DATA SUPPLIED:

....................

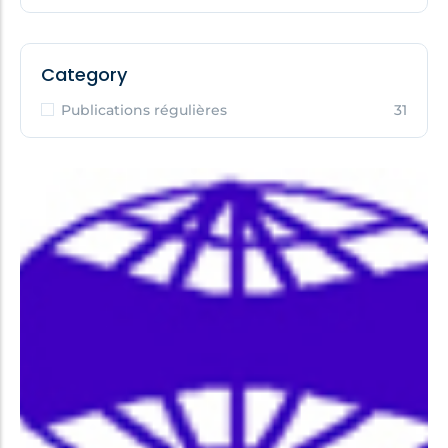
Category
Publications régulières
31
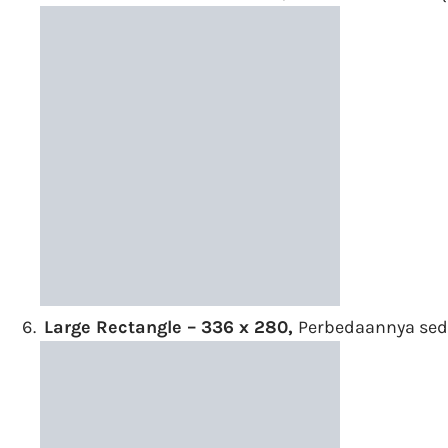
Large Rectangle – 336 x 280,
Perbedaannya sedi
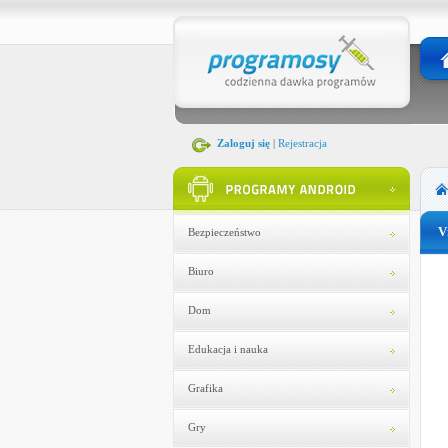
Zaloguj się
|
Rejestracja
V
Bezpieczeństwo
Biuro
Dom
Edukacja i nauka
Grafika
Gry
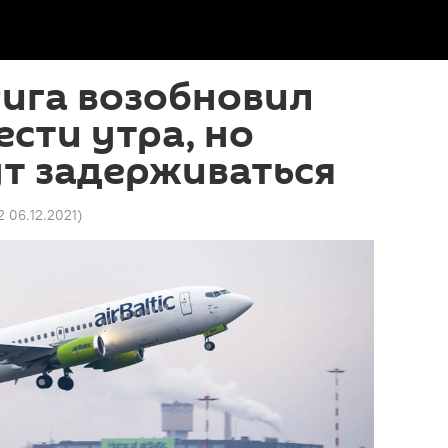
ига возобновил
ести утра, но
т задерживаться
2 06.12.2021
)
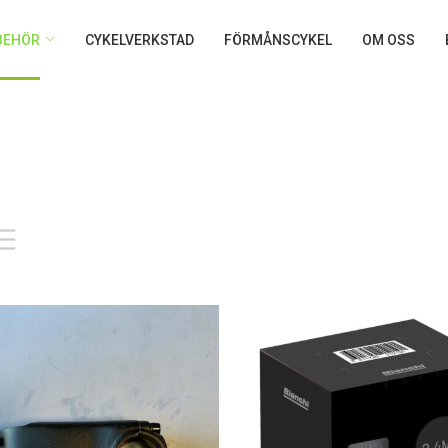
LBEHÖR
CYKELVERKSTAD
FÖRMÅNSCYKEL
OM OSS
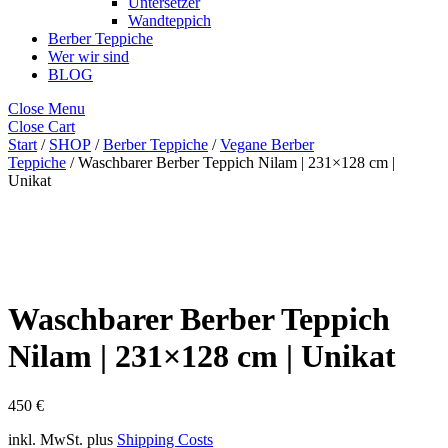
Untersetzer
Wandteppich
Berber Teppiche
Wer wir sind
BLOG
Close Menu
Close Cart
Start
/
SHOP
/
Berber Teppiche
/
Vegane Berber
Teppiche
/ Waschbarer Berber Teppich Nilam | 231×128 cm |
Unikat
Waschbarer Berber Teppich
Nilam | 231×128 cm | Unikat
450
€
inkl. MwSt.
plus
Shipping Costs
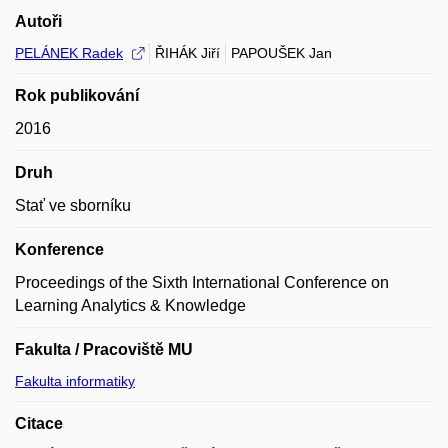
Autoři
PELÁNEK Radek
ŘIHÁK Jiří
PAPOUŠEK Jan
Rok publikování
2016
Druh
Stať ve sborníku
Konference
Proceedings of the Sixth International Conference on
Learning Analytics & Knowledge
Fakulta / Pracoviště MU
Fakulta informatiky
Citace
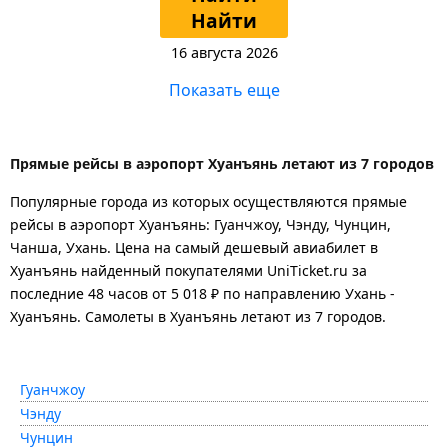
Найти
16 августа 2026
Показать еще
Прямые рейсы в аэропорт Хуанъянь летают из 7 городов
Популярные города из которых осуществляются прямые
рейсы в аэропорт Хуанъянь: Гуанчжоу, Чэнду, Чунцин,
Чанша, Ухань.
Цена на самый дешевый авиабилет в
Хуанъянь найденный покупателями UniTicket.ru за
последние 48 часов
от 5 018 ₽
по направлению Ухань -
Хуанъянь. Самолеты в Хуанъянь летают из 7 городов.
Гуанчжоу
Чэнду
Чунцин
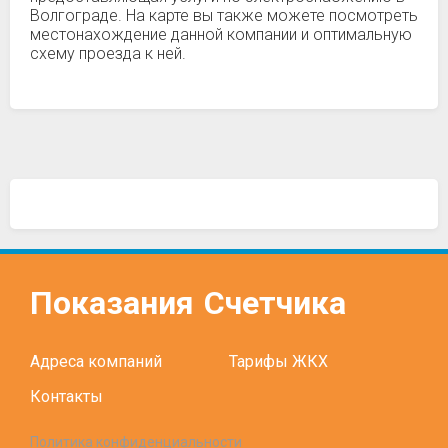
Волгограде. На карте вы также можете посмотреть
местонахождение данной компании и оптимальную
схему проезда к ней.
Показания
Счетчика
Адреса компаний
Тарифы ЖКХ
Контакты
Политика конфиденциальности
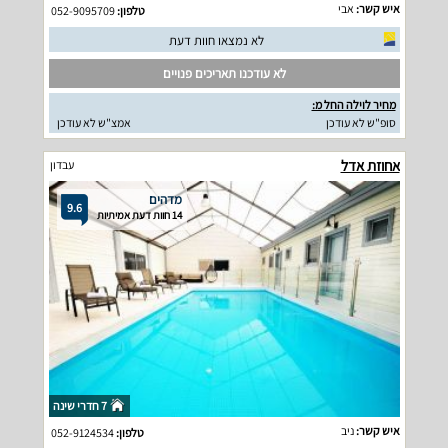
איש קשר:
אבי
טלפון:
052-9095709
לא נמצאו חוות דעת
לא עודכנו תאריכים פנויים
מחיר לוילה החל מ:
סופ"ש לא עודכן
אמצ"ש לא עודכן
אחוזת אדל
עבדון
מדהים
9.6
14 חוות דעת אמיתיות
7 חדרי שינה
איש קשר:
ניב
טלפון:
052-9124534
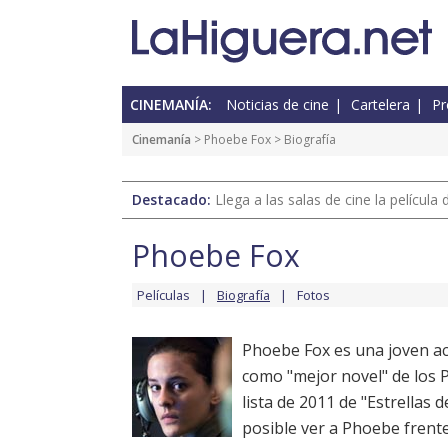
CINEMANÍA:
Noticias de cine
Cartelera
Pr
Cinemanía
>
Phoebe Fox
> Biografía
Destacado:
Llega a las salas de cine la películ
Phoebe Fox
Películas
Biografía
Fotos
Phoebe Fox es una joven ac
como "mejor novel" de los 
lista de 2011 de "Estrellas
posible ver a Phoebe frente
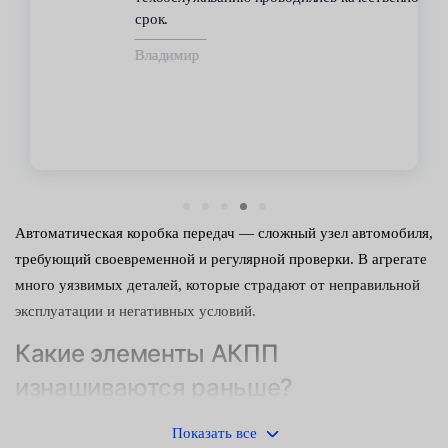
срок.
Владимир
Автоматическая коробка передач — сложный узел автомобиля,
требующий своевременной и регулярной проверки. В агрегате
много уязвимых деталей, которые страдают от неправильной
эксплуатации и негативных условий.
Какие элементы АКПП
изнашиваются раньше?
На автомате быстрее выходят из строя следующие
Показать все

....................

EXERCISE DESCRIPTION: Give the entries again exactly, but skip every image.

YOUR SOLUTION:
Category
Publications régulières
31
Large Rectangle – 336 x 280,
Perbedaannya sedi
Zaloguj się
|
Rejestracja
V
Bezpieczeństwo
Biuro
Dom
Edukacja i nauka
Grafika
Gry
ига возобновил
ести утра, но
т задерживаться
2 06.12.2021
)
LBEHÖR
CYKELVERKSTAD
FÖRMÅNSCYKEL
OM OSS
Untersetzer
Wandteppich
Berber Teppiche
Wer wir sind
BLOG
Close Menu
Close Cart
Start
/
SHOP
/
Berber Teppiche
/
Vegane Berber
Teppiche
/ Waschbarer Berber Teppich Nilam | 231×128 cm |
Unikat
Waschbarer Berber Teppich
Nilam | 231×128 cm | Unikat
450
€
inkl. MwSt.
plus
Shipping Costs
Autoři
PELÁNEK Radek
ŘIHÁK Jiří
PAPOUŠEK Jan
Rok publikování
2016
Druh
Stať ve sborníku
Konference
Proceedings of the Sixth International Conference on
Learning Analytics & Knowledge
Fakulta / Pracoviště MU
Fakulta informatiky
Citace
Найти
16 августа 2026
Показать еще
Прямые рейсы в аэропорт Хуанъянь летают из 7 городов
Популярные города из которых осуществляются прямые
рейсы в аэропорт Хуанъянь: Гуанчжоу, Чэнду, Чунцин,
Чанша, Ухань.
Цена на самый дешевый авиабилет в
Хуанъянь найденный покупателями UniTicket.ru за
последние 48 часов
от 5 018 ₽
по направлению Ухань -
Хуанъянь. Самолеты в Хуанъянь летают из 7 городов.
Гуанчжоу
Чэнду
Чунцин
Волгограде. На карте вы также можете посмотреть
местонахождение данной компании и оптимальную
схему проезда к ней.
Показания
Счетчика
Адреса компаний
Тарифы ЖКХ
Контакты
Политика конфиденциальности
איש קשר:
אבי
טלפון:
052-9095709
לא נמצאו חוות דעת
לא עודכנו תאריכים פנויים
מחיר לוילה החל מ:
סופ"ש לא עודכן
אמצ"ש לא עודכן
אחוזת אדל
עבדון
מדהים
9.6
14 חוות דעת אמיתיות
7 חדרי שינה
איש קשר:
ניב
טלפון:
052-9124534
CINEMANÍA:
Noticias de cine
Cartelera
Pr
Cinemanía
>
Phoebe Fox
> Biografía
Destacado:
Llega a las salas de cine la películ
Phoebe Fox
Películas
Biografía
Fotos
Phoebe Fox es una joven ac
como "mejor novel" de los 
lista de 2011 de "Estrellas
posible ver a Phoebe frente
срок.
Владимир
Автоматическая коробка передач — сложный узел автомобиля,
требующий своевременной и регулярной проверки. В агрегате
много уязвимых деталей, которые страдают от неправильной
эксплуатации и негативных условий.
Какие элементы АКПП
изнашиваются раньше?
На автомате быстрее выходят из строя следующие
Показать все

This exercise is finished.